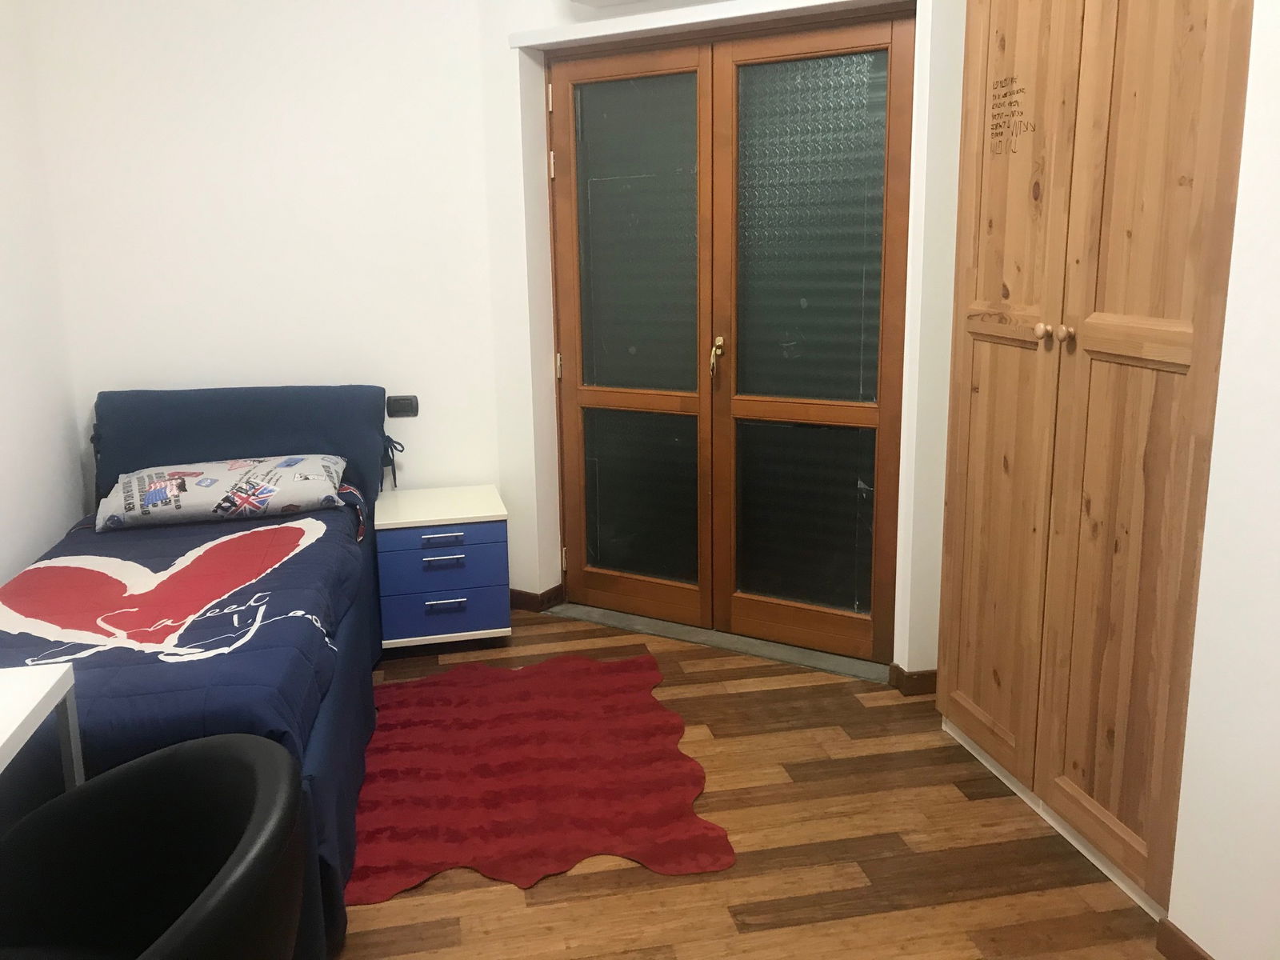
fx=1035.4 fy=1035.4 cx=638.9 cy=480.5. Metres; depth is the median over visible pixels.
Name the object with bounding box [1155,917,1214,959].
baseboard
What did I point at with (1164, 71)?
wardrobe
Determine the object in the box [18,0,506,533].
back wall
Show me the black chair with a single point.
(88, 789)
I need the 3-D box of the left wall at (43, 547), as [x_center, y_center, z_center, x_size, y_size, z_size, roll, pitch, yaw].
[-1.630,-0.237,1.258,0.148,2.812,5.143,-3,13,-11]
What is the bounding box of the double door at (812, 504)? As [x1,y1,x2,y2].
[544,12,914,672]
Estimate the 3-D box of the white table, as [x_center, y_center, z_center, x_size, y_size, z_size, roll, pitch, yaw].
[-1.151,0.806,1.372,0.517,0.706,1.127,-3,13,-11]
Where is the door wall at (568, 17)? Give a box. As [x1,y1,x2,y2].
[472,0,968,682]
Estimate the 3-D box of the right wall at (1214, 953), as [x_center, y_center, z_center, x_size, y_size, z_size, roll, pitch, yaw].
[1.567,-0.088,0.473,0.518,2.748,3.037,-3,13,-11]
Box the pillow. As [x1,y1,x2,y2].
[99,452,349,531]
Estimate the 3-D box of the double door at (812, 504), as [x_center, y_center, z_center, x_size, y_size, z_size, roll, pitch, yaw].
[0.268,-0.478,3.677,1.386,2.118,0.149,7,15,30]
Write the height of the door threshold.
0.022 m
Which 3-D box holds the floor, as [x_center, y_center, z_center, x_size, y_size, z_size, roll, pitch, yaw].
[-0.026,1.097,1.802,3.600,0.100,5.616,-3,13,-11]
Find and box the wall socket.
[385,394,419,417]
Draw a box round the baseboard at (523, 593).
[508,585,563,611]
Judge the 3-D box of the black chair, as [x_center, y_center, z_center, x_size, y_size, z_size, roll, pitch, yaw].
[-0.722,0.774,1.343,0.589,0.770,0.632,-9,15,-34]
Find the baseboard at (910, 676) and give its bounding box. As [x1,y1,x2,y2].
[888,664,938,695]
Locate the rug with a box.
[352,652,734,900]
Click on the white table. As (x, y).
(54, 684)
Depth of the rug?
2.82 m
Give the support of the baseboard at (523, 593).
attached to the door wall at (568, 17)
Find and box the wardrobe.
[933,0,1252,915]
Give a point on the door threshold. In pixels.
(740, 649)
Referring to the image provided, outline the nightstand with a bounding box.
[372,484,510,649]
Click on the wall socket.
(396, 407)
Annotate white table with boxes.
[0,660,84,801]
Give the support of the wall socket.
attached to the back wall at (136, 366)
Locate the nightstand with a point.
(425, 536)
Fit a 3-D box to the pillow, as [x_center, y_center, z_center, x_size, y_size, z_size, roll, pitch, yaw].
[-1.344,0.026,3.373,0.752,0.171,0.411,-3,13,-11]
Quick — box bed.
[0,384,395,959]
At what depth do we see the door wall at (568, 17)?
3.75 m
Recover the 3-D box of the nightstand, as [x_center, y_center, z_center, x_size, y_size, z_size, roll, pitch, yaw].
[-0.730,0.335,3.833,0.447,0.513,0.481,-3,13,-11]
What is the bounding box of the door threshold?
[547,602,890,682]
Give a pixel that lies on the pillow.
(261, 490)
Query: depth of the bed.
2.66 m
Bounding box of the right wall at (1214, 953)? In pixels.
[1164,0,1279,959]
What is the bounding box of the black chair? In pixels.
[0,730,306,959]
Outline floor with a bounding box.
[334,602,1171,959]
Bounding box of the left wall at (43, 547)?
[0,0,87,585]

■ Instructions for the task: All lines from the one holding "Click on the white table. As (x, y)." through the final line of the material must be set down exactly, and nothing else may be added.

■ Exercise result:
Click on the white table. As (x, y).
(54, 684)
Depth of the rug?
2.82 m
Give the support of the baseboard at (523, 593).
attached to the door wall at (568, 17)
Find and box the wardrobe.
[933,0,1252,915]
Give a point on the door threshold. In pixels.
(740, 649)
Referring to the image provided, outline the nightstand with a bounding box.
[372,484,510,649]
Click on the wall socket.
(396, 407)
Annotate white table with boxes.
[0,660,84,801]
Give the support of the wall socket.
attached to the back wall at (136, 366)
Locate the nightstand with a point.
(425, 536)
Fit a 3-D box to the pillow, as [x_center, y_center, z_center, x_size, y_size, z_size, roll, pitch, yaw].
[-1.344,0.026,3.373,0.752,0.171,0.411,-3,13,-11]
Quick — box bed.
[0,384,395,959]
At what depth do we see the door wall at (568, 17)?
3.75 m
Recover the 3-D box of the nightstand, as [x_center, y_center, z_center, x_size, y_size, z_size, roll, pitch, yaw].
[-0.730,0.335,3.833,0.447,0.513,0.481,-3,13,-11]
What is the bounding box of the door threshold?
[547,602,890,682]
Give a pixel that lies on the pillow.
(261, 490)
Query: depth of the bed.
2.66 m
Bounding box of the right wall at (1214, 953)? In pixels.
[1164,0,1279,959]
What is the bounding box of the black chair? In pixels.
[0,730,306,959]
Outline floor with a bounding box.
[334,602,1171,959]
Bounding box of the left wall at (43, 547)?
[0,0,87,585]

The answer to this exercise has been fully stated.